Pierrick dejó los dedos de sus manos juntos.

—Sería un gran conflicto, de eso no hay dudas. Sin embargo, sabes que no hay mucho que pueda hacer...

—¡¿No tienes ni un poco de piedad, Pierrick?! ¿Tan aferrado a esos textos estás? —De-Ràzes sacudió la cabeza—. Si la corona supiera el precio que habéis pagado con tal de mantener vuestros absurdos textos...

Cada precio —intervino Pierrick— fue pagado por decisión y voluntad propia. Entiendo que se muestre reacia, pero debe entender que, así como usted hace en el mundo científico, nosotros no podemos permitir que nuestras emociones interfieran en nuestros deberes como guardianes de las profecías. No importa cuán buenas sean las intenciones, ni cuanto se insista en cambiarlas; lo escrito, escrito está, señora De-Ràzes. Muchos trataron de ir contra el destino, mas no tuvieron éxito. El destino es como la muerte: se puede postergar, mas no evitar.

De-Ràzes tensó su mandíbula y le lanzó una mirada enfurecida al prior.

—Por el bien de tu institución y tuyo, espero no volver a oír sobre más muertos —masculló antes de darle la espalda a Pierrick, quien se sobresaltó al escuchar el portazo.
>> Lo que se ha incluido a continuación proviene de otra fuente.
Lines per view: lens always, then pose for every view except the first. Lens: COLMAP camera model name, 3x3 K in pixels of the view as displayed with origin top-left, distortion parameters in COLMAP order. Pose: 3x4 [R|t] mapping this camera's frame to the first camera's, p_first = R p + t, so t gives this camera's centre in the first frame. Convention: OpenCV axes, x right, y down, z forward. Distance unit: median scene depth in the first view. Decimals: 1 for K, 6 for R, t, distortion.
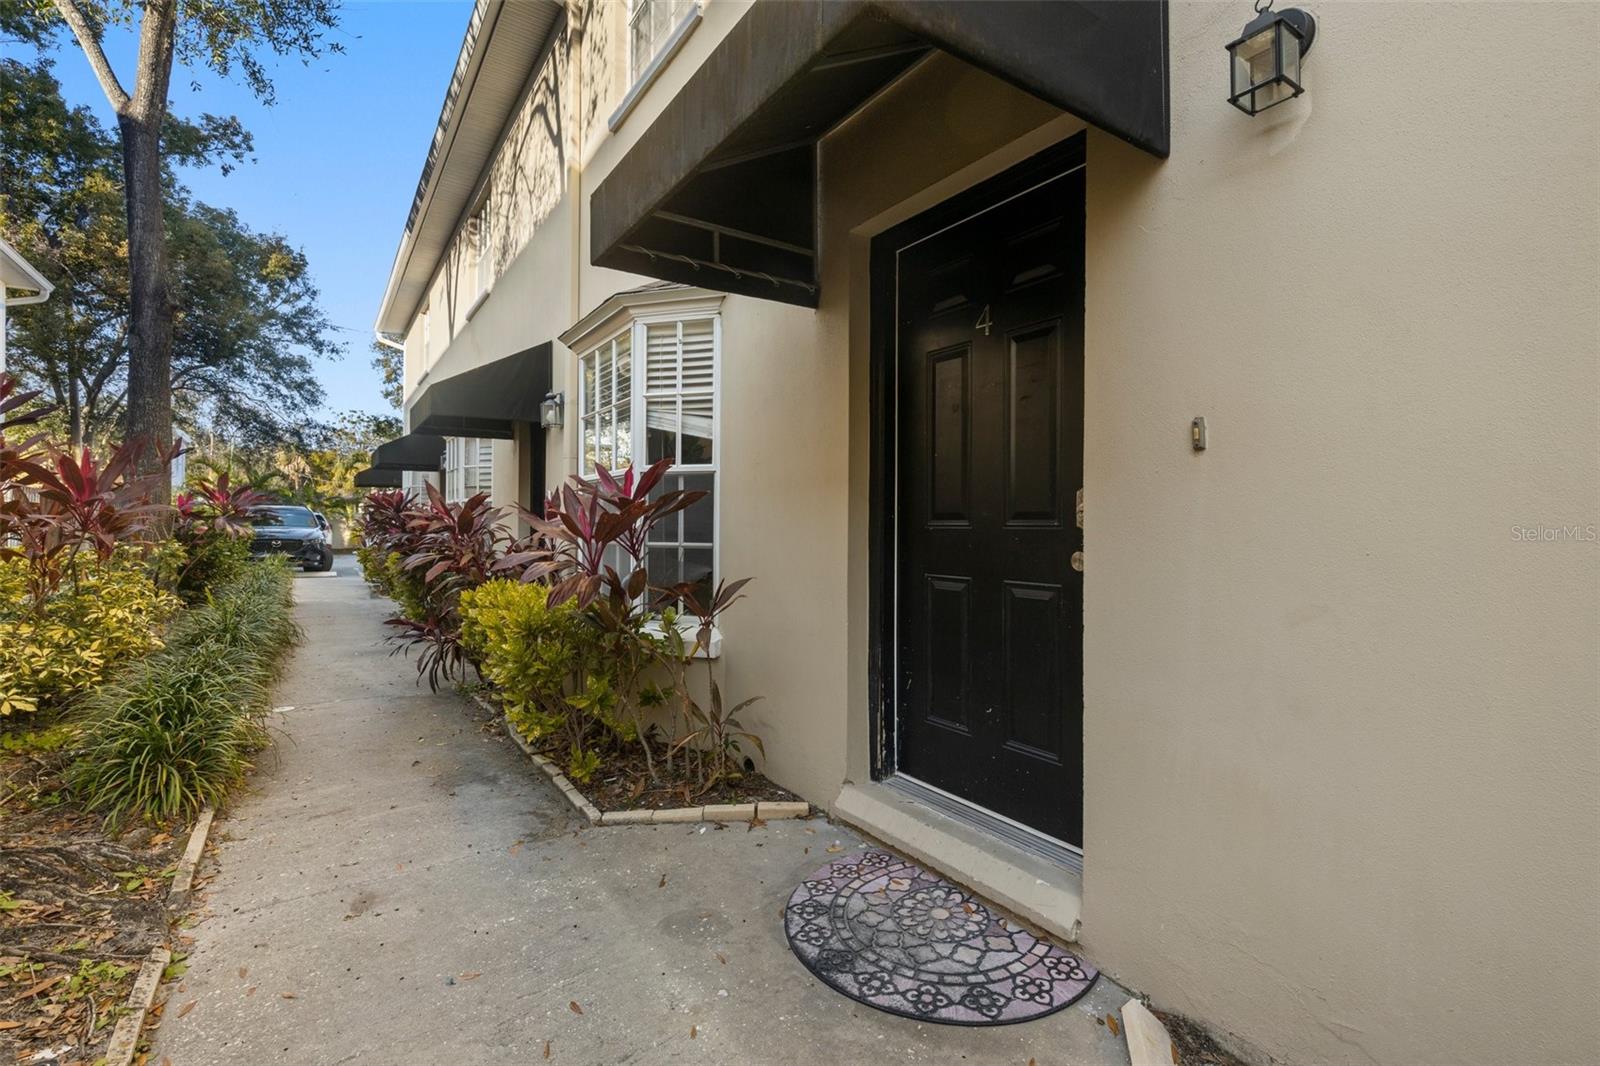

Sus ojos acuosos se asentaron en el documento a medio terminar. Sus recuerdos lo arrastraron siglos atrás, hacia las decenas de veces que había tratado de cambiar un fatídico desenlace. Desconocía la razón, pero ir en contra de los textos equivalía a intentar domar un tornado con las manos. Comprendía el enojo y el miedo de la doctora; sabía que en esta ocasión la muerte podría traspasar fronteras y exponer el reino entero, lo cual sería devastador. La muerte de Bryce no pasaría inadvertida del otro lado, por lo que hizo lo que siempre hubo hecho: encomendarse a los Dioses, rezar por la seguridad y estabilidad de Sangbièrre.